▶ _EXERCISE PROMPT_
Every entry, exactly as given, must be retyped.

▶ _EXERCISE INPUTS_
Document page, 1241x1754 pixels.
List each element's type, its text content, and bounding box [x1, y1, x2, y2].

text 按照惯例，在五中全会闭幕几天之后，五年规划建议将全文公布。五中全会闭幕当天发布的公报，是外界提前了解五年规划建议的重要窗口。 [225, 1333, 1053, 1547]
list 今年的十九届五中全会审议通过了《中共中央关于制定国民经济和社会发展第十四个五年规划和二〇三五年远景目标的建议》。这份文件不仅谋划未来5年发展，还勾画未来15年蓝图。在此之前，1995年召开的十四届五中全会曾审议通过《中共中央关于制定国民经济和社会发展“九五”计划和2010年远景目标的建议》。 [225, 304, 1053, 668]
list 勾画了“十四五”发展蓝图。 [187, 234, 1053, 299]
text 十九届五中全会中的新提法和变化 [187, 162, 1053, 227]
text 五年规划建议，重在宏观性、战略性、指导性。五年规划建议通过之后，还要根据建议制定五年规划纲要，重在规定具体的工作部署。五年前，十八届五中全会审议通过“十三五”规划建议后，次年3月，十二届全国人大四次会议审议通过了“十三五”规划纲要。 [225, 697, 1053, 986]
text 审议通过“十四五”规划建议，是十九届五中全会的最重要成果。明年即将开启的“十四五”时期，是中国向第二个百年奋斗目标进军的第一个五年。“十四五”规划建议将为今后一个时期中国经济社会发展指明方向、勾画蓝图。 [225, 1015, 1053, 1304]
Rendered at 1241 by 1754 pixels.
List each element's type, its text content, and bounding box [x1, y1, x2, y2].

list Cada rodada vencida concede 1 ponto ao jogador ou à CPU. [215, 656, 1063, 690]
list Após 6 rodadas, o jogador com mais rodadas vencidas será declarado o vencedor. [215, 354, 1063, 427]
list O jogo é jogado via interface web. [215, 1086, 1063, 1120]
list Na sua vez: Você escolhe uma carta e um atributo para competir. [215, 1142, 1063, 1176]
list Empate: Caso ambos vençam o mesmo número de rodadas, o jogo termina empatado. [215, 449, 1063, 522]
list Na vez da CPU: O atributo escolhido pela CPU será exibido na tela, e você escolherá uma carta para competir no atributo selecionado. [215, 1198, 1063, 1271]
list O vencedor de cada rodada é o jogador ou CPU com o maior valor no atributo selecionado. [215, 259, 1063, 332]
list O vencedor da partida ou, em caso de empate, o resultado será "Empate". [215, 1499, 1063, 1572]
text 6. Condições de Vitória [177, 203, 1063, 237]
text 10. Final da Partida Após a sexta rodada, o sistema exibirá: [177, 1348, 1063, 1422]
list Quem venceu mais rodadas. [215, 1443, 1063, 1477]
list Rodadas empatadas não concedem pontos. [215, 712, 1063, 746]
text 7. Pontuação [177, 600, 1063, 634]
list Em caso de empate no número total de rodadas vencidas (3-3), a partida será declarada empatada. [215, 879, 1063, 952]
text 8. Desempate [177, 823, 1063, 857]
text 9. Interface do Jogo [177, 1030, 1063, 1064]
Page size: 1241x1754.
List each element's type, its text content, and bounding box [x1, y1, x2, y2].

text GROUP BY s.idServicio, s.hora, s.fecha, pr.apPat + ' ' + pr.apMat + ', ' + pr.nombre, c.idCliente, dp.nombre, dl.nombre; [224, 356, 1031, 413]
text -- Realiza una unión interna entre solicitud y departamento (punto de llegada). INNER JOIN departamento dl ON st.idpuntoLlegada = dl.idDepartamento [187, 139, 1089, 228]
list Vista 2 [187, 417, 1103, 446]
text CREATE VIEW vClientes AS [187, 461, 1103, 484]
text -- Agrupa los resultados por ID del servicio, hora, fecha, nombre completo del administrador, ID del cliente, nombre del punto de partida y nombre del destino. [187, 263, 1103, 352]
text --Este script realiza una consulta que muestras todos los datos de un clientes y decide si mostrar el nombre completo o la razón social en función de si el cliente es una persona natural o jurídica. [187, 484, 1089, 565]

▶ _OUTPUT BELOW_
Document page, 1241x1754 pixels.
List each element's type, its text content, and bounding box [x1, y1, x2, y2].

text 按照惯例，在五中全会闭幕几天之后，五年规划建议将全文公布。五中全会闭幕当天发布的公报，是外界提前了解五年规划建议的重要窗口。 [225, 1333, 1053, 1547]
list 今年的十九届五中全会审议通过了《中共中央关于制定国民经济和社会发展第十四个五年规划和二〇三五年远景目标的建议》。这份文件不仅谋划未来5年发展，还勾画未来15年蓝图。在此之前，1995年召开的十四届五中全会曾审议通过《中共中央关于制定国民经济和社会发展“九五”计划和2010年远景目标的建议》。 [225, 304, 1053, 668]
list 勾画了“十四五”发展蓝图。 [187, 234, 1053, 299]
text 十九届五中全会中的新提法和变化 [187, 162, 1053, 227]
text 五年规划建议，重在宏观性、战略性、指导性。五年规划建议通过之后，还要根据建议制定五年规划纲要，重在规定具体的工作部署。五年前，十八届五中全会审议通过“十三五”规划建议后，次年3月，十二届全国人大四次会议审议通过了“十三五”规划纲要。 [225, 697, 1053, 986]
text 审议通过“十四五”规划建议，是十九届五中全会的最重要成果。明年即将开启的“十四五”时期，是中国向第二个百年奋斗目标进军的第一个五年。“十四五”规划建议将为今后一个时期中国经济社会发展指明方向、勾画蓝图。 [225, 1015, 1053, 1304]
Rendered at 1241 by 1754 pixels.
List each element's type, its text content, and bounding box [x1, y1, x2, y2].

list Cada rodada vencida concede 1 ponto ao jogador ou à CPU. [215, 656, 1063, 690]
list Após 6 rodadas, o jogador com mais rodadas vencidas será declarado o vencedor. [215, 354, 1063, 427]
list O jogo é jogado via interface web. [215, 1086, 1063, 1120]
list Na sua vez: Você escolhe uma carta e um atributo para competir. [215, 1142, 1063, 1176]
list Empate: Caso ambos vençam o mesmo número de rodadas, o jogo termina empatado. [215, 449, 1063, 522]
list Na vez da CPU: O atributo escolhido pela CPU será exibido na tela, e você escolherá uma carta para competir no atributo selecionado. [215, 1198, 1063, 1271]
list O vencedor de cada rodada é o jogador ou CPU com o maior valor no atributo selecionado. [215, 259, 1063, 332]
list O vencedor da partida ou, em caso de empate, o resultado será "Empate". [215, 1499, 1063, 1572]
text 6. Condições de Vitória [177, 203, 1063, 237]
text 10. Final da Partida Após a sexta rodada, o sistema exibirá: [177, 1348, 1063, 1422]
list Quem venceu mais rodadas. [215, 1443, 1063, 1477]
list Rodadas empatadas não concedem pontos. [215, 712, 1063, 746]
text 7. Pontuação [177, 600, 1063, 634]
list Em caso de empate no número total de rodadas vencidas (3-3), a partida será declarada empatada. [215, 879, 1063, 952]
text 8. Desempate [177, 823, 1063, 857]
text 9. Interface do Jogo [177, 1030, 1063, 1064]
Page size: 1241x1754.
List each element's type, its text content, and bounding box [x1, y1, x2, y2].

text GROUP BY s.idServicio, s.hora, s.fecha, pr.apPat + ' ' + pr.apMat + ', ' + pr.nombre, c.idCliente, dp.nombre, dl.nombre; [224, 356, 1031, 413]
text -- Realiza una unión interna entre solicitud y departamento (punto de llegada). INNER JOIN departamento dl ON st.idpuntoLlegada = dl.idDepartamento [187, 139, 1089, 228]
list Vista 2 [187, 417, 1103, 446]
text CREATE VIEW vClientes AS [187, 461, 1103, 484]
text -- Agrupa los resultados por ID del servicio, hora, fecha, nombre completo del administrador, ID del cliente, nombre del punto de partida y nombre del destino. [187, 263, 1103, 352]
text --Este script realiza una consulta que muestras todos los datos de un clientes y decide si mostrar el nombre completo o la razón social en función de si el cliente es una persona natural o jurídica. [187, 484, 1089, 565]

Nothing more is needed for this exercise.